» **Texto da página**

‘Câmbio hoje é uma variável permissiva’, diz diretor-titular do Derex/Fiesp

Talita Camargo, Agência Indusnet Fiesp

Apesar de sua relevância para o comércio internacional e para a economia mundial, o câmbio é uma “variável órfã”, disse o diretor-titular do Departamento de Relações Internacionais e Comércio Exterior (Derex) da Fiesp, Roberto Giannetti da Fonseca, durante a abertura do “Seminário Impactos do Câmbio sobre o comércio internacional”, realizado na manhã desta terça-feira (24/07), na sede da Federação das Indústrias do Estado de São Paulo (Fiesp).

Roberto Giannetti da Fonseca, diretor-titular do Derex da Fiesp. Foto: Everton Amaro

Roberto Giannetti da Fonseca, diretor-titular do Derex da Fiesp

O câmbio, explicou Giannetti da Fonseca, não tem um paradeiro instituído – nem a Organização Mundial do Comércio (OMC) e nem o Fundo Monetário Internacional (FMI) criam condições de disciplina de câmbio que determinem aos países regras de comportamento.

“O câmbio hoje é uma variável permissiva e os países adotam direta ou indiretamente práticas de manipulação que distorcem o mercado internacional”, explicou Giannetti da Fonseca.

De acordo com o diretor-titular do Derex, o evento na Fiesp foi desenvolvido com a finalidade de refletir sobre a evolução das práticas de câmbio no mercado mundial nos últimos anos, numa perspectiva histórica, e sobre o que pode ser feito para melhorar a confiança dos países sobre as práticas de câmbio.

Dados extraídos de uma coleção:
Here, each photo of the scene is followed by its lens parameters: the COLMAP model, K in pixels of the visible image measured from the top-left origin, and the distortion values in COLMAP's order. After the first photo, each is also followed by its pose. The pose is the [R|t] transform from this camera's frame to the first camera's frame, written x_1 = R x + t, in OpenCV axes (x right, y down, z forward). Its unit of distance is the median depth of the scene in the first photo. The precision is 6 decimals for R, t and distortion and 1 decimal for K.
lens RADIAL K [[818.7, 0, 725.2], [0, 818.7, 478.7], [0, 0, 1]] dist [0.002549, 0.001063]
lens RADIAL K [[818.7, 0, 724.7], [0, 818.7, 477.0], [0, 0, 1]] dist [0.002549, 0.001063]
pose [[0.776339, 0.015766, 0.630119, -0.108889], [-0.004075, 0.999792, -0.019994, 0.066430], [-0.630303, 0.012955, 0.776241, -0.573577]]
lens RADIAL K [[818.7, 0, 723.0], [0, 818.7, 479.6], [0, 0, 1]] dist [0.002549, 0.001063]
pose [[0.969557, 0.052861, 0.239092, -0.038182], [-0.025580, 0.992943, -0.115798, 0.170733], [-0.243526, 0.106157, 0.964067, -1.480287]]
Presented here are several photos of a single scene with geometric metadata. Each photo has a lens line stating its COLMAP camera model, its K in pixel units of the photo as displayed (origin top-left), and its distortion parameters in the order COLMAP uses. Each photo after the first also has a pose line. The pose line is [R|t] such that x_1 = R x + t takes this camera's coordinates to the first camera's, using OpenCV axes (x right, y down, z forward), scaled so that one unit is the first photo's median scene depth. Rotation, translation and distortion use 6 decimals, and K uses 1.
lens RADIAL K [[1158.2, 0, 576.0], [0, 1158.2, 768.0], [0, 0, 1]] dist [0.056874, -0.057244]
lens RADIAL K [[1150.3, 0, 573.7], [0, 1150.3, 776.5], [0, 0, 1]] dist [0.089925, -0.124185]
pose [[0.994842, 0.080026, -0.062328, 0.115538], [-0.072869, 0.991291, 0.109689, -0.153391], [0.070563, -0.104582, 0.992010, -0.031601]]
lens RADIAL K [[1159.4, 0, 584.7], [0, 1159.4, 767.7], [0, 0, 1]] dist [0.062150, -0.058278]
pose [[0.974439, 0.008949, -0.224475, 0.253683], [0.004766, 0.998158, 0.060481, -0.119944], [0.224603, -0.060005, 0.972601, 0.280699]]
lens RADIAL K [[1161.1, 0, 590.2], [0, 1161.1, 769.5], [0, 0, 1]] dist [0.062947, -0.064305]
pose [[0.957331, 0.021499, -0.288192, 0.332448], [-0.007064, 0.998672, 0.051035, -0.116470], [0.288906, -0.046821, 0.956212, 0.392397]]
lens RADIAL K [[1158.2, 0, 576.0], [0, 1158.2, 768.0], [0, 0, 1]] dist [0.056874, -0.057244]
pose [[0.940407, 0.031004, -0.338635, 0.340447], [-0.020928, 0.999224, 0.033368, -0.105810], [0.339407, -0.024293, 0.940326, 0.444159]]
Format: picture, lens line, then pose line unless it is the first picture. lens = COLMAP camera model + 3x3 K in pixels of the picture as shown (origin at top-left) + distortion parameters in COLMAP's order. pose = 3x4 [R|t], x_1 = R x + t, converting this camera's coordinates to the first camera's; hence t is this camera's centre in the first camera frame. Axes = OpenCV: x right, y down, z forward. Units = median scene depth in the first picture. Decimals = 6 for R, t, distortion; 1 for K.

» **Como fazer**
Dê a continuação da matéria sobre o seminário de câmbio na Fiesp, começando logo depois da última frase. Os registros são um material à parte, sem relação com o texto.

» **Resposta**
“Essa discussão é importante para que a gente tenha no câmbio uma variável confiável que permita decisões de investimentos, de consumo e de exportação sem a preocupação de que tenhamos amanhã um desvio de preço causado por essa variável fundamental”, disse Giannetti da Fonseca.

O diretor da Fiesp lembrou as várias provações cambiais pelas quais o Brasil passou nos últimos 50 anos – “Somos um verdadeiro laboratório porque já experimentamos de tudo.” – e ressaltou a importância do debate. “Às vezes, o mercado não sabe direito o que está acontecendo. Mas apenas discutindo e refletindo sobre [a questão] é que conseguiremos propor melhores políticas para que a taxa de câmbio se torne uma variável digna na nossa economia”, concluiu.